How do you feel now about cycling?
My passion for cycling is undiminished and my aim is to get back in the saddle, although I dread to think what my wife and daughter will say when I first go out.
What advice have you got for cyclists and pedestrians, especially now the darker nights are here?
My accident should be a lesson to everyone. It’s astonishing how quickly it happened. Despite all my years of experience the accident happened in the blink of an eye and I was only a few moments away from dying. It was only luck and the prompt action of the passing cyclist and paramedics that saved me.
It frightens me when I see cyclists without lights, riding two abreast on busy or narrow roads, but especially not wearing a helmet.

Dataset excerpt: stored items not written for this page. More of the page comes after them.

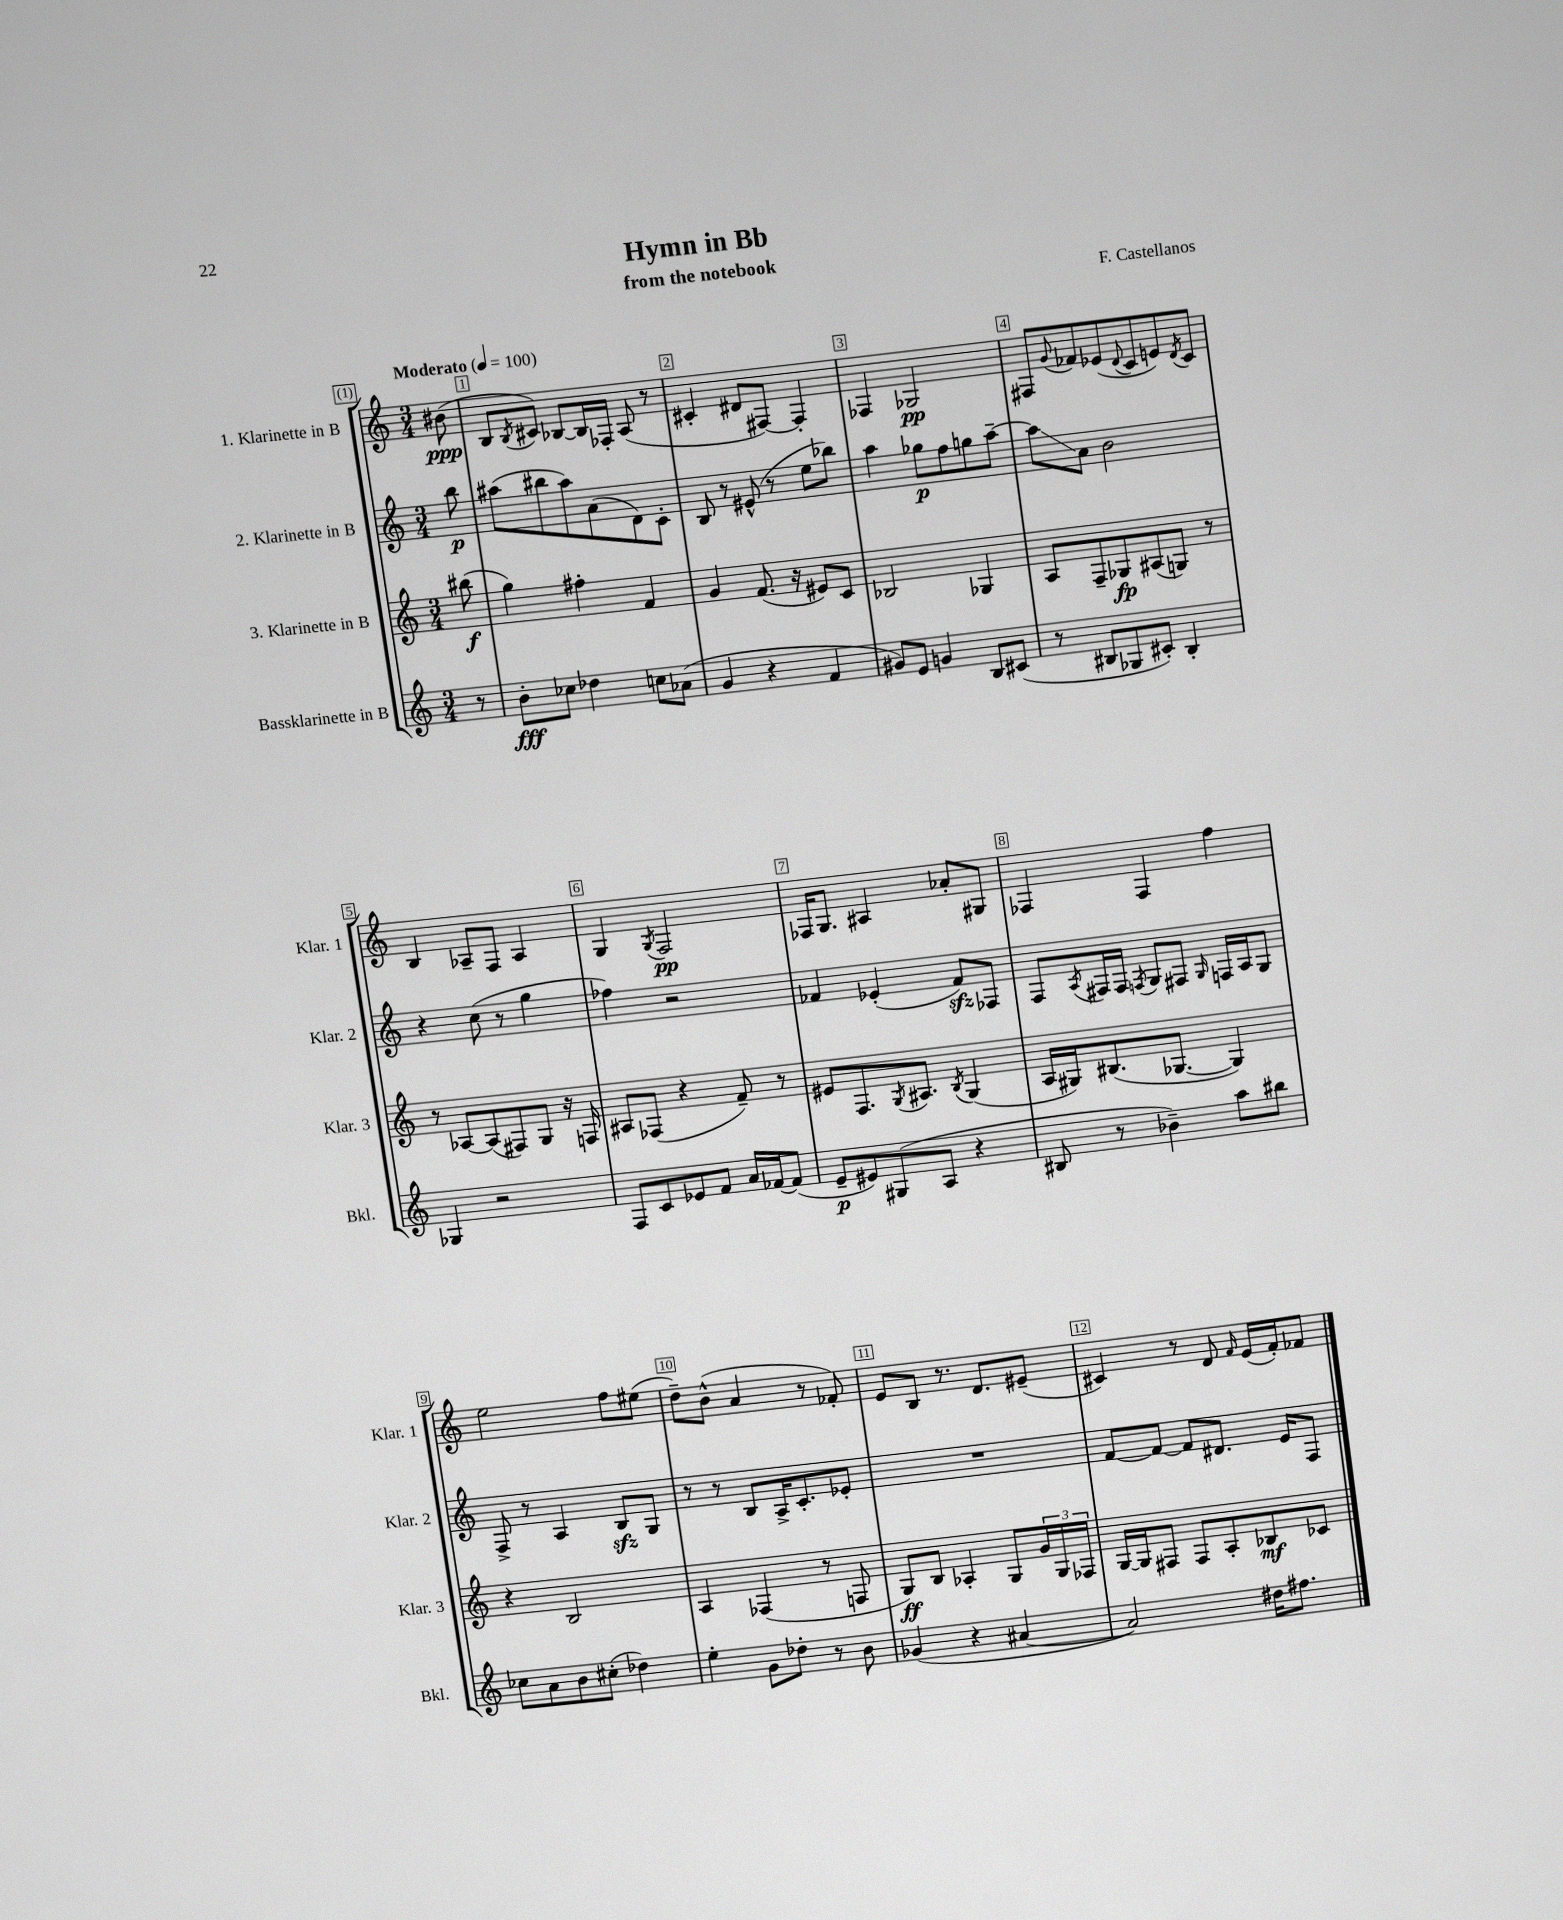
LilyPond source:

\header { title = "Hymn in Bb" composer = "F. Castellanos" subtitle = "from the notebook" }
<<
\new StaffGroup <<
\new Staff = "s0" \with { instrumentName = "1. Klarinette in B" shortInstrumentName = "Klar. 1" } {
    \clef treble \key c \major \numericTimeSignature \time 3/4 \partial 8 \tempo "Moderato" 4 = 100
    bis'8\ppp( |
    b8 \acciaccatura { b8 } cis'8) bes8~ bes16 fes16-. a8( r8 |
    cis'4-. dis'8 fis8~) fis4-. |
    fes4 ges2\pp |
    fis8 \appoggiatura { g'8 } fes'8 ees'8( \appoggiatura { d'8 } c'8 e'8) \acciaccatura { d'8 } c'8 |
    b4 aes8-- f8 aes4 |
    g4 \acciaccatura { g8 } f2\pp |
    fes16 g8. ais4 aes'8-. gis8 |
    fes4 fes4 f''4 |
    e''2 f''8 eis''8( |
    d''8--) b'8-^( a'4 r8 fes'8-.) |
    e'8 b8 r8. d'8. eis'8--( |
    cis'4) r8 d'8 \grace { f'16 } e'16( f'16-.) fes'8 \bar "|." |
}
\new Staff = "s1" \with { instrumentName = "2. Klarinette in B" shortInstrumentName = "Klar. 2" } {
    \clef treble \key c \major \numericTimeSignature \time 3/4 \partial 8
    b''8\p |
    ais''8( bis''8 ais''8) a'8( d'8) c'8-. |
    b8 r8 eis'8-^( r8 e''8 bes''8) |
    a''4 ges''8\p f''8 g''8 a''8~-- |
    a''8\glissando a'8 b'2 |
    r4 c''8( r8 g''4 |
    fes''4) r2 |
    fes'4 ees'4-.( fes'8\sfz) fes8 |
    f8 \acciaccatura { a8 } fis16 fis16 \acciaccatura { f8 } g8 fis8 \grace { g16 } f16 a16 g8 |
    f8-> r8 a4 b8\sfz g8 |
    r8 r8 b8 a16-> c'8.-. ees'8-. |
    R2. |
    f'8~ f'8~ f'8 dis'8. e'16 f8 \bar "|." |
}
\new Staff = "s2" \with { instrumentName = "3. Klarinette in B" shortInstrumentName = "Klar. 3" } {
    \clef treble \key c \major \numericTimeSignature \time 3/4 \partial 8
    bis''8\f( |
    g''4) fis''4-. f'4 |
    g'4 f'8.( r16 eis'8) c'8 |
    bes2 ges4 |
    a8 f8-- ges8\fp ais8( g8) r8 |
    r8 aes8~ aes8( fis8) g8 r16 f16 |
    ais8 fes8( r4 f'8--) r8 |
    eis'8 f8. \acciaccatura { g8 } ais8. \acciaccatura { b8 } g4( |
    a16 gis16) bis8.( ges8.~ ges4) |
    r4 b2 |
    a4 fes4( r8 f8 |
    g8\ff) b8 aes4-. g8 \tuplet 3/2 { g'16 g16 fes16 } |
    g16~ g16 fis8 fis8 a8-. bes8\mf ces'8 \bar "|." |
}
\new Staff = "s3" \with { instrumentName = "Bassklarinette in B" shortInstrumentName = "Bkl." } {
    \clef treble \key c \major \numericTimeSignature \time 3/4 \partial 8
    r8 |
    b'8-.\fff ces''8 des''4 c''8 aes'8( |
    g'4 r4 f'4 |
    gis'8) e'8 g'4 b8 cis'8( |
    r8 bis8 ges8 cis'8-.) bis4-. |
    ges4 r2 |
    f8 c'8 ees'8 f'8 a'16 fes'16~ fes'8( |
    e'8--\p eis'8) gis8( a8 r4 |
    bis8 r8 bes'4--) a''8 bis''8 |
    ces''8 a'8 b'8 cis''8-.( des''4) |
    e''4-. g'8 des''8-. r8 b'8 |
    ges'4( r4 ais'4~ |
    ais'2) dis''16 fis''8. \bar "|." |
}
>>
>>
\layout { \context { \Score \override BarNumber.break-visibility = ##(#f #t #t) barNumberVisibility = #all-bar-numbers-visible \override BarNumber.stencil = #(make-stencil-boxer 0.1 0.3 ly:text-interface::print) } }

They really are dicing with death. My message is, always wear your helmet and make sure it fits correctly. Any good bike shop can advise you on the best helmet for you and you don’t have to shell out a fortune. Don’t be tempted to buy a cheap copy of a helmet unless you are certain of the quality, it’s just not worth it.
Please remember that cyclists are the most vulnerable of road users. If you are you’re passing a cyclist in the car – be considerate and give cyclists enough space, just like you would when you pass someone on a horse. I don’t want anybody to go through what I have.
Maybe I missed it, but I can't see at which point the helmet prevented his ribs being broken and penetrating his lungs. Or where it prevented the loss of consciousness. Or how riding two abreast puts anyone at greater risk despite we all knowing the exact opposite to be true.